Как он будет есть черешню? - стр. 43
Голос в трубке она узнала сразу. Хотя слышала его в последний раз… Когда? Она уже не помнила. Таня в прошлый раз звонила ей, дай бог памяти… к чему обманывать себя, Таня никогда ей не звонила. И не писала. Ни единого разочка за прошедшие сорок лет. И даже когда умер папа, Ольга узнала об этом через третьи руки, случайно – и так поздно, что не успела не только на похороны, но и на сороковины.
– Могу я услышать Ольгу Александровну? – строго спросила трубка. И невольно вместо «здравствуй» Ольга пролепетала испуганно:
– Танечка, что случилось?
1
Тане выбрали имя без всякого литературного умысла. Она была названа в честь бабушки по папиной линии. И спустя три года, решившись на второго, родители ждали, конечно, мальчика. Но родилась снова девочка. В досаде ли, или просто было у папы такое чувство юмора, но, едва узнав в роддоме эту новость, он тут же предложил младшую дочку назвать Ольгой, чтобы вышло в честь знаменитых пушкинских сестер. Он сказал это не всерьез, но жене мысль неожиданно понравилась. Ей казалось, это выйдет интеллигентно и оригинально. И младшенькую назвали, действительно, Олей.
С тех пор родители, сами того не сознавая, стали искать в дочерях соответствия литературным образам. Таня была темненькая, а Оля – светлая шатенка. И это было правильно. Таня не очень любила играть в подвижные игры и не ладила с ребятами во дворе, а Оля вечно носилась как угорелая, и, где бы ни оказалась, если в радиусе ста метров находился хотя бы один ребенок, немедленно начинала с ним дружить. И это было правильно. Таня часто плакала, а Оля была хохотушка. И это было тоже правильно. Но чем старше становились сестры, тем меньше оставалось от навязанного книжного сходства. Таня, и это стало очевидно уже годам к двенадцати-тринадцати, обещала вырасти в замечательную красавицу. Она была куда ярче и привлекательнее Оли – выше и стройнее, и кожа ее была светлей, и волос гуще, и голос звонче, и четче капризный изгиб верхней губы. А хохотушка Оля, которой вроде суждено было стать недалекой и ветреной, с первого класса проявила неожиданную усидчивость и искренний интерес к учебе. Впрочем, учились сестры обе на «отлично».

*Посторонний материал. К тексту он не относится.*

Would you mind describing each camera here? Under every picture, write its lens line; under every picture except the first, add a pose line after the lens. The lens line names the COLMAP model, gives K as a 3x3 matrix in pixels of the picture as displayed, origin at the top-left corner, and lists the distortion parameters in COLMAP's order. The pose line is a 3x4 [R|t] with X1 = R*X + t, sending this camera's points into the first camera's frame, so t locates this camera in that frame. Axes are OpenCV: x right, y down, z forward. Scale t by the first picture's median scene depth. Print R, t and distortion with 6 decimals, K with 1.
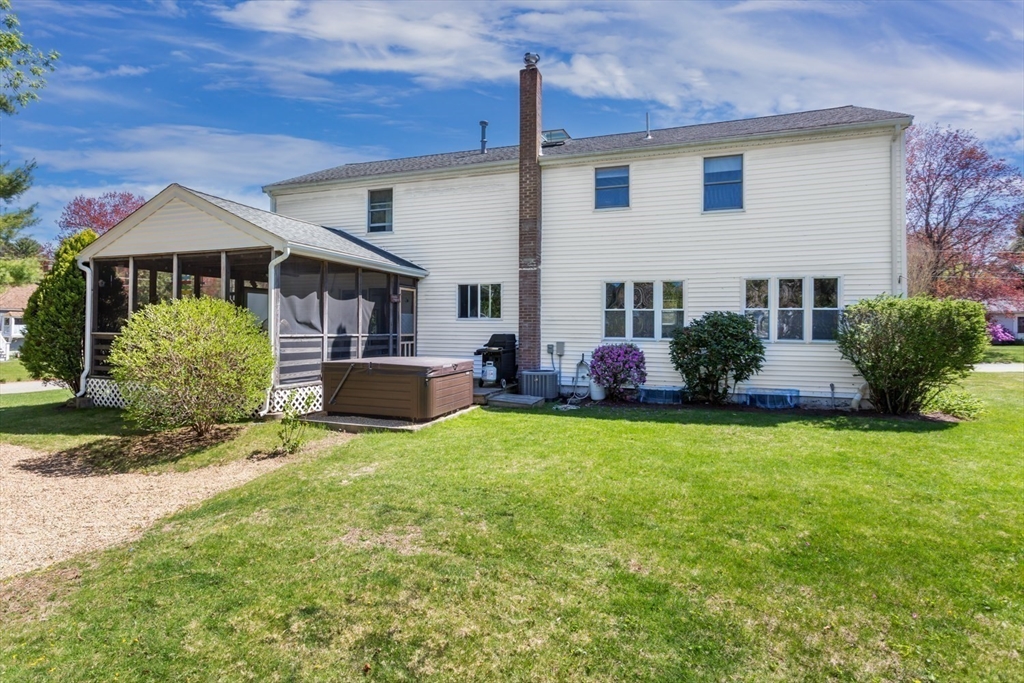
lens RADIAL K [[534.9, 0, 518.3], [0, 534.9, 320.5], [0, 0, 1]] dist [-0.006582, 0.001802]
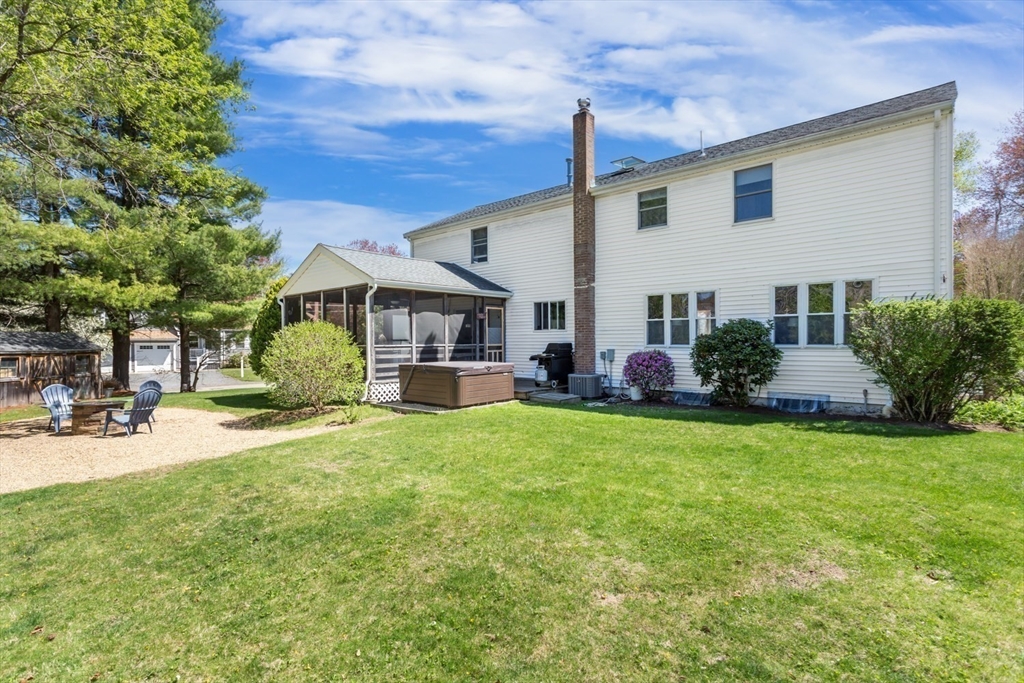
lens RADIAL K [[503.0, 0, 511.1], [0, 503.0, 342.8], [0, 0, 1]] dist [-0.000505, 0.003827]
pose [[0.927647, -0.012952, -0.373235, 0.306917], [0.020420, 0.999662, 0.016061, 0.005214], [0.372901, -0.022521, 0.927598, -0.081813]]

Таня, что называется, «корпела». Потому что так было надо. Тетрадки ее возили в районо как образец прилежания, выставляли на школьном стенде напротив раздевалки; учительница русского языка любила в воспитательных целях потрясать ими перед носом наиболее нерадивых. Тетрадки и правда впечатляли. Четкие и крупные округлые буквы крепко держались друг за дружку, все с одинаковым наклоном, идеально выверенной толщины – и не то чтобы кляксы, помарочки ни одной не было (а случись такая беда, Таня готова была вырвать страницу, даже переписать тетрадь с самого начала, чтобы исправить изъян). Оля училась легко и весело, будто играла в увлекательную и очень простую игру. Тетрадки по арифметике, а позже по алгебре и геометрии были у нее вечно исчерканы как попало, и по многочисленным исправлениям легко было понять, откуда и куда идет ее математическая мысль; торопливые буквы немножко приплясывали, а почерк менялся в зависимости от того, с кем Оля оказывалась за одной партой. Но учителя ей прощали. Потому что у Оли была «золотая голова». И не только в математике. Математика что? То ли дело литература и немецкий! А ботаника? А рисование?!